When I was growing up, I had a picture in my head of what a grandmother should look like. She was old, soft, loved to bake and knitted a lot. She smelt of Lily of the Valley and wore comfortable shoes. She was kind and generous too, and she would make me feel like I was the most important person in the world. Where are the grannies of old?
Today’s grandparents are those things, and so much more. They have a lot of spare time, some still have careers, others volunteer and more importantly, many want to develop a strong relationship with their grandchildren so they can pass on their knowledge, values and love.
I may have been underprepared, but I knew I wanted a lot more than what my grandparents got. I wanted to create great memories with my grandchildren. I wanted to share adventures and experiences. I also wanted to make a positive impact in their lives, and, I also had to figure out how I was going to do all these things myself.

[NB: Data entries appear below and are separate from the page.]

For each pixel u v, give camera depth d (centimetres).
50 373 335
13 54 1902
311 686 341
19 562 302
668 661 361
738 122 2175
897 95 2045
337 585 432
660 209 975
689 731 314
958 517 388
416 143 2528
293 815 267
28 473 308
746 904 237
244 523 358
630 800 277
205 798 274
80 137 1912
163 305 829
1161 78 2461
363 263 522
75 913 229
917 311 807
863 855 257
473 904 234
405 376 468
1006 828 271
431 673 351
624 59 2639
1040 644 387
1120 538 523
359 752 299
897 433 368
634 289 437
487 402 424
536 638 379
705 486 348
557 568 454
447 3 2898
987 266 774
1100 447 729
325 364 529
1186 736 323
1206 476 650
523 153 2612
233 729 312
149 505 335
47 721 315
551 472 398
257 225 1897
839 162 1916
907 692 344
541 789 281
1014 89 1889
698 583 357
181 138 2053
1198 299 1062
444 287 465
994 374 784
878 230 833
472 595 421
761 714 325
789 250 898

What I have discovered so far on my grandparenting journey is that you have to be prepared to give a lot of your time. If you bring gifts all the time kids will soon get bored and not appreciate you. If you stand around and scratch your head, they won’t see you anymore because you will have faded into the background.
I started planning what kind of relationship I wanted to have with my grandchildren after they came along. I think I would have been better prepared if I had started before. Still, there is no time like the present!